EXERCISE GOAL
In your copy, leave out the pictures; write out all the data exactly.

::: MATERIAL PROVIDED

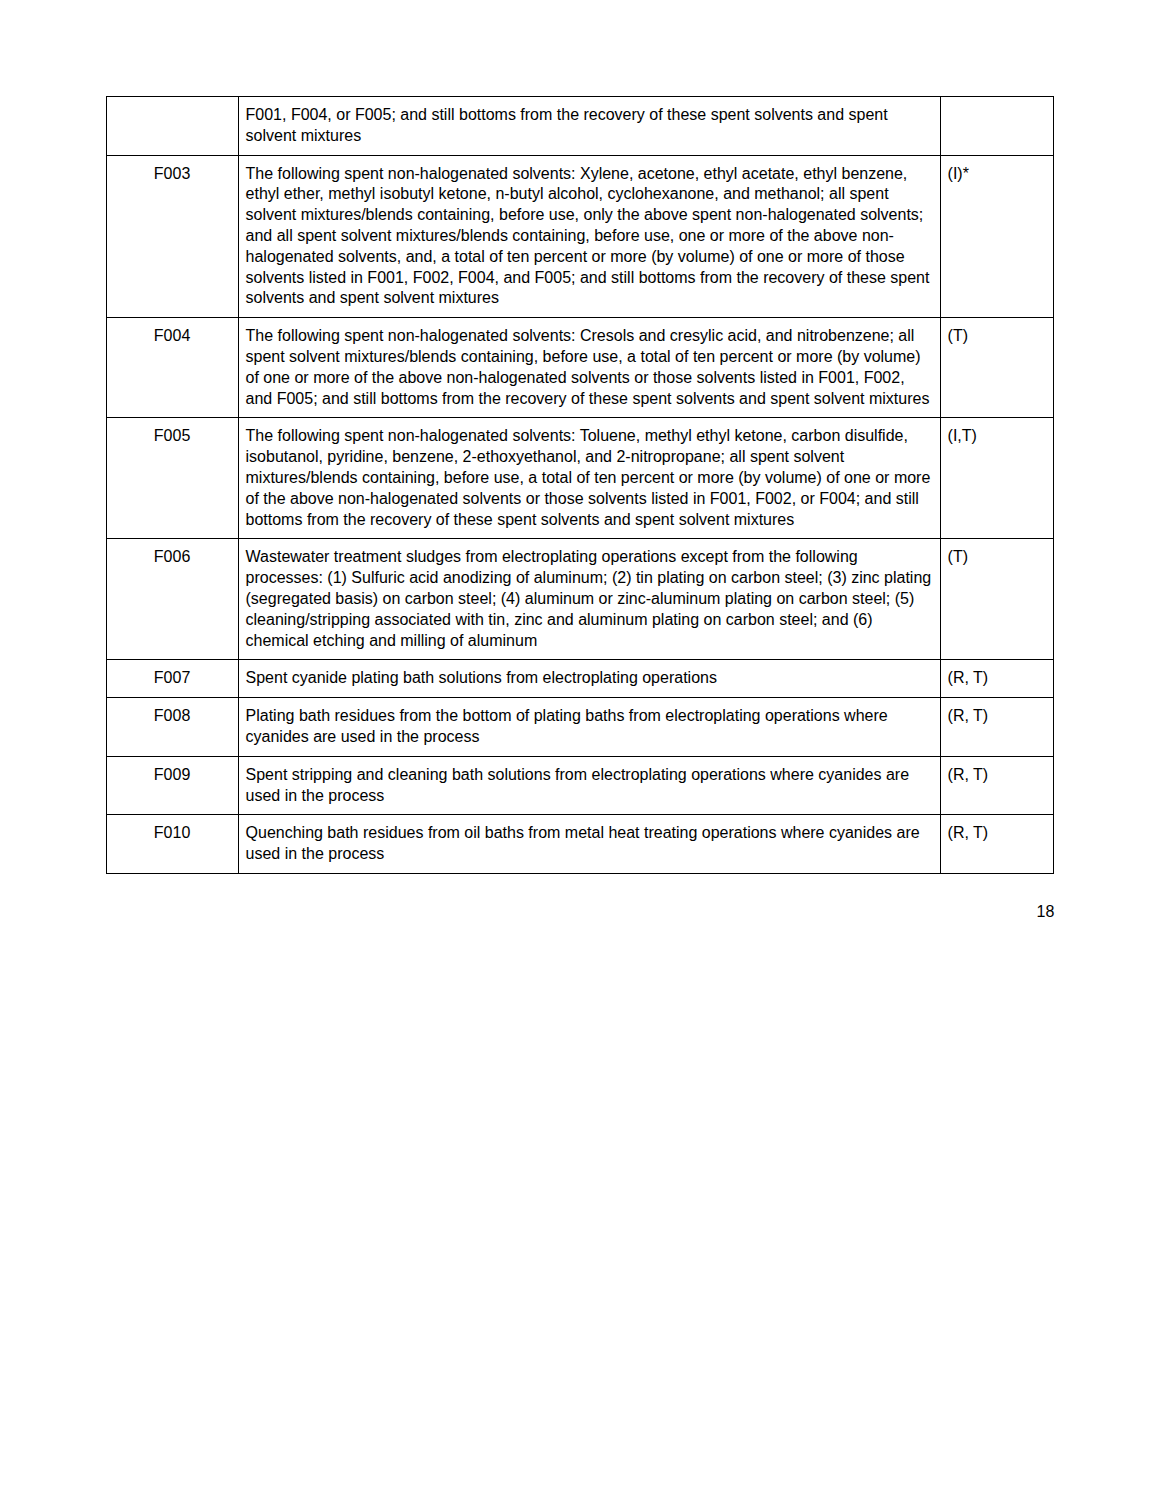| | F001, F004, or F005; and still bottoms from the recovery of these spent solvents and spent solvent mixtures | |
| F003 | The following spent non-halogenated solvents: Xylene, acetone, ethyl acetate, ethyl benzene, ethyl ether, methyl isobutyl ketone, n-butyl alcohol, cyclohexanone, and methanol; all spent solvent mixtures/blends containing, before use, only the above spent non-halogenated solvents; and all spent solvent mixtures/blends containing, before use, one or more of the above non-halogenated solvents, and, a total of ten percent or more (by volume) of one or more of those solvents listed in F001, F002, F004, and F005; and still bottoms from the recovery of these spent solvents and spent solvent mixtures | (I)* |
| F004 | The following spent non-halogenated solvents: Cresols and cresylic acid, and nitrobenzene; all spent solvent mixtures/blends containing, before use, a total of ten percent or more (by volume) of one or more of the above non-halogenated solvents or those solvents listed in F001, F002, and F005; and still bottoms from the recovery of these spent solvents and spent solvent mixtures | (T) |
| F005 | The following spent non-halogenated solvents: Toluene, methyl ethyl ketone, carbon disulfide, isobutanol, pyridine, benzene, 2-ethoxyethanol, and 2-nitropropane; all spent solvent mixtures/blends containing, before use, a total of ten percent or more (by volume) of one or more of the above non-halogenated solvents or those solvents listed in F001, F002, or F004; and still bottoms from the recovery of these spent solvents and spent solvent mixtures | (I,T) |
| F006 | Wastewater treatment sludges from electroplating operations except from the following processes: (1) Sulfuric acid anodizing of aluminum; (2) tin plating on carbon steel; (3) zinc plating (segregated basis) on carbon steel; (4) aluminum or zinc-aluminum plating on carbon steel; (5) cleaning/stripping associated with tin, zinc and aluminum plating on carbon steel; and (6) chemical etching and milling of aluminum | (T) |
| F007 | Spent cyanide plating bath solutions from electroplating operations | (R, T) |
| F008 | Plating bath residues from the bottom of plating baths from electroplating operations where cyanides are used in the process | (R, T) |
| F009 | Spent stripping and cleaning bath solutions from electroplating operations where cyanides are used in the process | (R, T) |
| F010 | Quenching bath residues from oil baths from metal heat treating operations where cyanides are used in the process | (R, T) |
18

::::::

ANSWER TO THIS PROBLEM
| | F001, F004, or F005; and still bottoms from the recovery of these spent solvents and spent solvent mixtures | |
| F003 | The following spent non-halogenated solvents: Xylene, acetone, ethyl acetate, ethyl benzene, ethyl ether, methyl isobutyl ketone, n-butyl alcohol, cyclohexanone, and methanol; all spent solvent mixtures/blends containing, before use, only the above spent non-halogenated solvents; and all spent solvent mixtures/blends containing, before use, one or more of the above non-halogenated solvents, and, a total of ten percent or more (by volume) of one or more of those solvents listed in F001, F002, F004, and F005; and still bottoms from the recovery of these spent solvents and spent solvent mixtures | (I)* |
| F004 | The following spent non-halogenated solvents: Cresols and cresylic acid, and nitrobenzene; all spent solvent mixtures/blends containing, before use, a total of ten percent or more (by volume) of one or more of the above non-halogenated solvents or those solvents listed in F001, F002, and F005; and still bottoms from the recovery of these spent solvents and spent solvent mixtures | (T) |
| F005 | The following spent non-halogenated solvents: Toluene, methyl ethyl ketone, carbon disulfide, isobutanol, pyridine, benzene, 2-ethoxyethanol, and 2-nitropropane; all spent solvent mixtures/blends containing, before use, a total of ten percent or more (by volume) of one or more of the above non-halogenated solvents or those solvents listed in F001, F002, or F004; and still bottoms from the recovery of these spent solvents and spent solvent mixtures | (I,T) |
| F006 | Wastewater treatment sludges from electroplating operations except from the following processes: (1) Sulfuric acid anodizing of aluminum; (2) tin plating on carbon steel; (3) zinc plating (segregated basis) on carbon steel; (4) aluminum or zinc-aluminum plating on carbon steel; (5) cleaning/stripping associated with tin, zinc and aluminum plating on carbon steel; and (6) chemical etching and milling of aluminum | (T) |
| F007 | Spent cyanide plating bath solutions from electroplating operations | (R, T) |
| F008 | Plating bath residues from the bottom of plating baths from electroplating operations where cyanides are used in the process | (R, T) |
| F009 | Spent stripping and cleaning bath solutions from electroplating operations where cyanides are used in the process | (R, T) |
| F010 | Quenching bath residues from oil baths from metal heat treating operations where cyanides are used in the process | (R, T) |
18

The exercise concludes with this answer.